AI-generated summary
Multimodal Large Language Models (MLLMs) have demonstrated impressive
capabilities in understanding common visual elements, largely due to their
large-scale datasets and advanced training strategies. However, their
effectiveness in medical applications remains limited due to the inherent
discrepancies between data and tasks in medical scenarios and those in the
general domain. Concretely, existing medical MLLMs face the following critical
limitations: (1) limited coverage of medical knowledge beyond imaging, (2)
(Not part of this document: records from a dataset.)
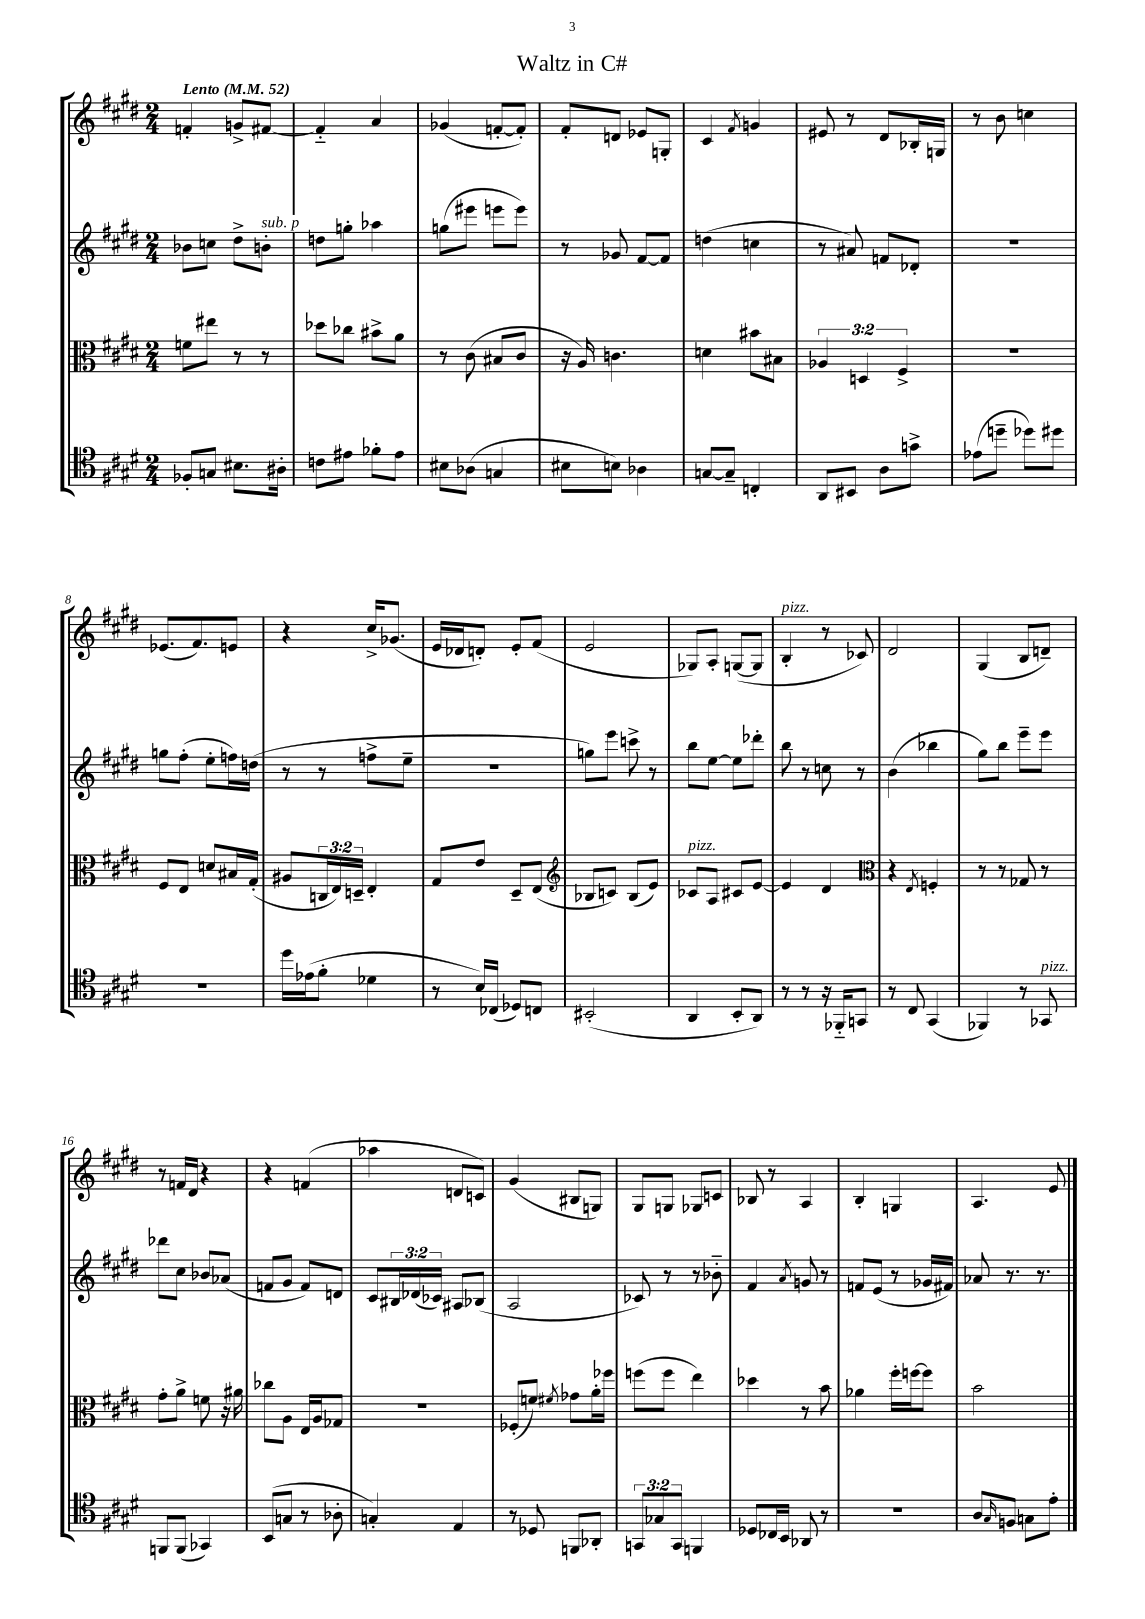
\header { title = "Waltz in C#" }
<<
\new StaffGroup <<
\new Staff = "s0" {
    \clef treble \key e \major \numericTimeSignature \time 2/4 \tempo "Lento" 4 = 52
    f'4-. g'8-> fis'8~ |
    fis'4-_ a'4 |
    ges'4( f'8~-. f'8-.) |
    fis'8-. d'8 ees'8 g8-. |
    cis'4 \acciaccatura { fis'8 } g'4 |
    eis'8 r8 dis'8 bes16-. g16 |
    r8 b'8 c''4 |
    ees'8.( fis'8.) e'8 |
    r4 cis''16-> ges'8.( |
    e'16 des'16 d'8-.) e'8-. fis'8( |
    e'2 |
    ges8) a8-. g8~( g8 |
    b4-.^\markup { \italic "pizz." } r8 ces'8) |
    dis'2 |
    gis4( b8 d'8--) |
    r8 f'16 dis'16 r4 |
    r4 f'4( |
    aes''4 d'8 c'8) |
    gis'4( bis8 g8) |
    gis8 g8 ges8 c'8 |
    bes8 r8 a4 |
    b4-. g4 |
    a4. e'8 \bar "|." |
}
\new Staff = "s1" {
    \clef treble \key e \major \numericTimeSignature \time 2/4 \override Staff.TupletNumber.text = #tuplet-number::calc-fraction-text
    bes'8 c''8 dis''8-> b'8-.^\markup { \italic "sub. p" } |
    d''8 g''8-. aes''4 |
    g''8( eis'''8 e'''8 e'''8) |
    r8 ges'8 fis'8~ fis'8 |
    d''4( c''4 |
    r8 ais'8) f'8 des'8-. |
    R2 |
    g''8 fis''8-.( e''8-. f''16) d''16( |
    r8 r8 f''8-> e''8-- |
    R2 |
    g''8) e'''8 c'''8-> r8 |
    b''8 e''8~ e''8 des'''8-. |
    b''8 r8 c''8 r8 |
    b'4( bes''4 |
    gis''8) b''8 e'''8-- e'''8 |
    des'''8 cis''8 bes'8 aes'8( |
    f'8 gis'8 f'8) d'8 |
    cis'8 \tuplet 3/2 { bis16 des'16( ces'16) } ais8 bes8( |
    a2 |
    ces'8) r8 r8 bes'8-_ |
    fis'4 \acciaccatura { a'8 } g'8 r8 |
    f'8 e'8( r8 ges'16 fis'16) |
    aes'8 r8. r8. \bar "|." |
}
\new Staff = "s2" {
    \clef alto \key e \major \numericTimeSignature \time 2/4 \override Staff.TupletNumber.text = #tuplet-number::calc-fraction-text
    f'8 eis''8 r8 r8 |
    des''8 ces''8 bis'8-> a'8 |
    r8 cis'8( bis8 cis'8 |
    r16 a16) c'4. |
    d'4 bis'8 bis8 |
    \tuplet 3/2 { aes4 d4 fis4-> } |
    R2 |
    fis8 e8 d'8 bis16 gis16-.( |
    ais8 \tuplet 3/2 { c16 e16) d16-- } e4-. |
    gis8 e'8 dis8-- e8( |
    \clef treble bes8 c'8) bes8( e'8) |
    ces'8^\markup { \italic "pizz." } a8 cis'8 e'8~ |
    e'4 dis'4 |
    \clef alto r4 \acciaccatura { e8 } f4-. |
    r8 r8 ges8 r8 |
    gis'8-. a'8-> f'8 r16 ais'16 |
    ces''8 a8 e16 a16 ges8 |
    r2 |
    fes8-.( f'8) \acciaccatura { fis'8 } ges'8 a'16-. fes''16 |
    f''8( f''8 e''4) |
    des''4 r8 b'8 |
    aes'4 fis''16-. f''16~ f''8 |
    b'2 \bar "|." |
}
\new Staff = "s3" {
    \clef tenor \key e \major \numericTimeSignature \time 2/4 \override Staff.TupletNumber.text = #tuplet-number::calc-fraction-text
    fes8-. g8 bis8. ais16-. |
    c'8 eis'8 fes'8-. eis'8 |
    bis8 aes8( g4 |
    bis8 b8) aes4 |
    g8~ g8-- c4-. |
    a,8 bis,8 a8 g'8-> |
    ees'8( d''8-- des''8) dis''8 |
    R2 |
    dis''16 ees'16( fis'8-. des'4 |
    r8 b16) ces16( des8) c8 |
    bis,2-.( |
    a,4 b,8-. a,8) |
    r8 r8 r16 fes,16-_ g,8 |
    r8 cis8 gis,4( |
    fes,4) r8 ges,8^\markup { \italic "pizz." } |
    f,8 f,8( ges,4) |
    b,8( g8 r8 aes8-. |
    g4-.) e4 |
    r8 des8 f,8 aes,8-. |
    \tuplet 3/2 { g,8 ges8 g,8 } f,4 |
    des8 ces16 b,16 aes,8 r8 |
    r2 |
    a8 \grace { gis16 } f8 g8 e'8-. \bar "|." |
}
>>
>>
heightened susceptibility to hallucinations due to suboptimal data curation
processes, (3) lack of reasoning capabilities tailored for complex medical
scenarios. To address these challenges, we first propose a comprehensive data
curation procedure that (1) efficiently acquires rich medical knowledge data
not only from medical imaging but also from extensive medical texts and
general-domain data; and (2) synthesizes accurate medical captions, visual
question answering (VQA), and reasoning samples. As a result, we build a
multimodal dataset enriched with extensive medical knowledge. Building on the
curated data, we introduce our medical-specialized MLLM: Lingshu. Lingshu
undergoes multi-stage training to embed medical expertise and enhance its
task-solving capabilities progressively. Besides, we preliminarily explore the
potential of applying reinforcement learning with verifiable rewards paradigm
to enhance Lingshu's medical reasoning ability. Additionally, we develop
MedEvalKit, a unified evaluation framework that consolidates leading multimodal
and textual medical benchmarks for standardized, fair, and efficient model
assessment. We evaluate the performance of Lingshu on three fundamental medical
tasks, multimodal QA, text-based QA, and medical report generation. The results
show that Lingshu consistently outperforms the existing open-source multimodal
models on most tasks ...
Lingshu supports more than 12 medical imaging modalities, including X-Ray, CT Scan, MRI, Microscopy, Ultrasound, Histopathology, Dermoscopy, Fundus, OCT, Digital Photography, Endoscopy, and PET.
Lingshu models achieve SOTA on most medical multimodal/textual QA and report generation tasks for 7B and 32 model sizes.
Lingshu-32B outperforms GPT-4.1 and Claude Sonnet 4 in most multimodal QA and report generation tasks.